Methodological approach to the study of structural, electrochemical and transport characteristics of electrobaromembrane purification of industrial solutions

A comprehensive methodological approach has been developed for studying the structural, electrochemical, and transport characteristics of industrial solution purification processes using electrobaromembrane technology. The approach is structured as a multi-level hierarchical framework encompassing all stages of the research: from an analytical review and selection of objects to mathematical modeling, engineering calculations, and cost-effectiveness assessment. The methodology ensures a systematic approach to research, increasing the reliability and reproducibility of results.
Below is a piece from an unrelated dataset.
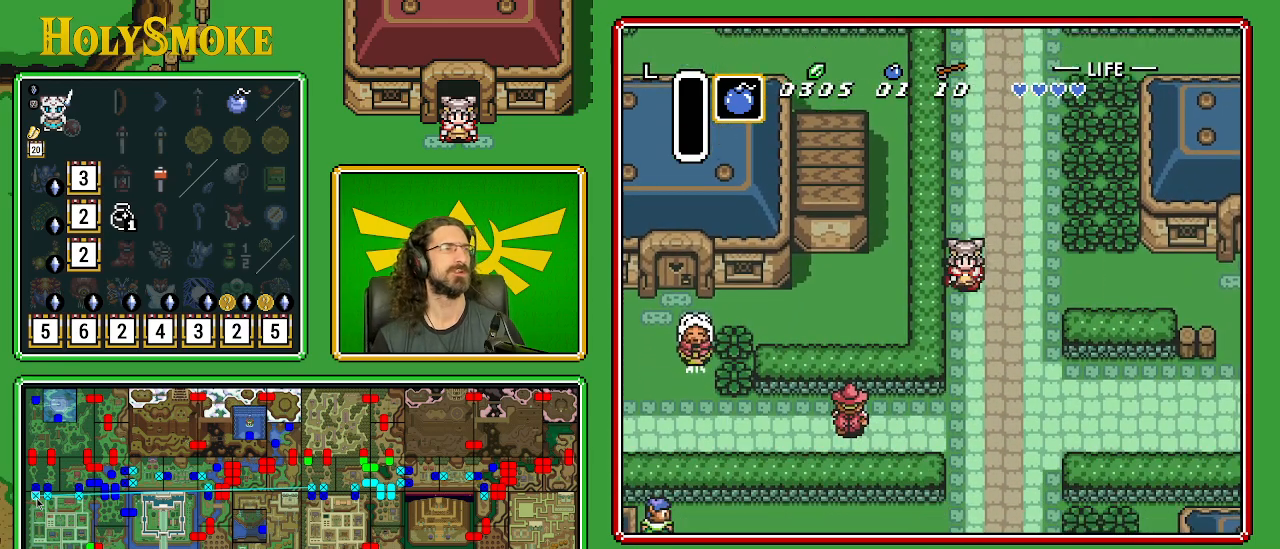
{"buttons": ["DPAD_DOWN"], "events": []}
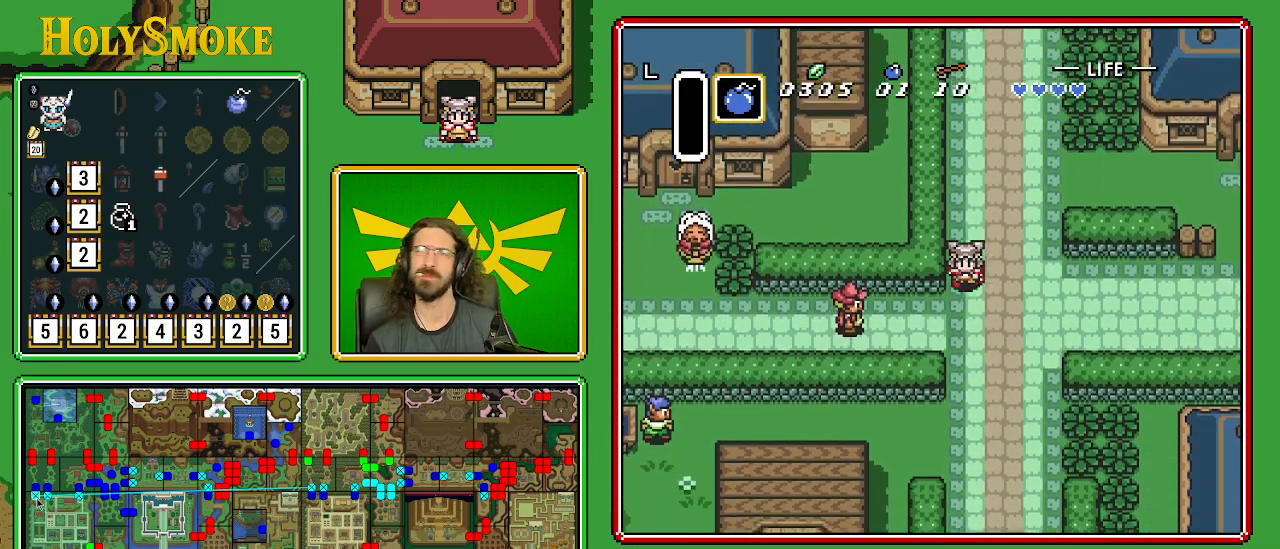
{"buttons": ["DPAD_LEFT"], "events": [[17, "DPAD_LEFT", "down"], [267, "DPAD_DOWN", "up"]]}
Model and real industrial solutions from three environmentally significant industries were identified as key objects of experimental research: mineral fertilizer production (ammonium and potassium salt solutions), biofuel production (water-ether mixtures), and electroplating (multicomponent solutions containing ions of heavy metals, ammonium, sulfates, and phosphates). The research was conducted using a range of industrial porous polymer membranes (nano-, ultra-, and microfiltration) from domestic manufacturers. The paper presents and analyzes experimental graphical dependencies illustrating the effect of the process on membrane characteristics and separation efficiency. X-ray diffraction, thermogravimetry, and differential scanning calorimetry (DSC) were used to study structural changes in a microfiltration membrane after exposure to components of biofuel production washwater. Current-voltage characteristics, as well as the dependences of membrane system resistance and conductivity on voltage and transmembrane pressure, were obtained for the electron-nanofiltration of model mineral fertilizer solutions. Transport characteristics were studied during the purification of a real galvanic solution: the dependences of the ion retention coefficient (Zn²⁺, PO₄³⁻) and the specific membrane flux on electric current density were determined. The obtained data serve as the basis for mathematical modeling, optimization of operating modes, and engineering calculations for electromembrane devices. The developed methodological approach and the obtained results contribute to the development of scientific foundations for resource-saving and environmentally friendly technologies for industrial wastewater treatment, ensuring the return of valuable components to the production cycle.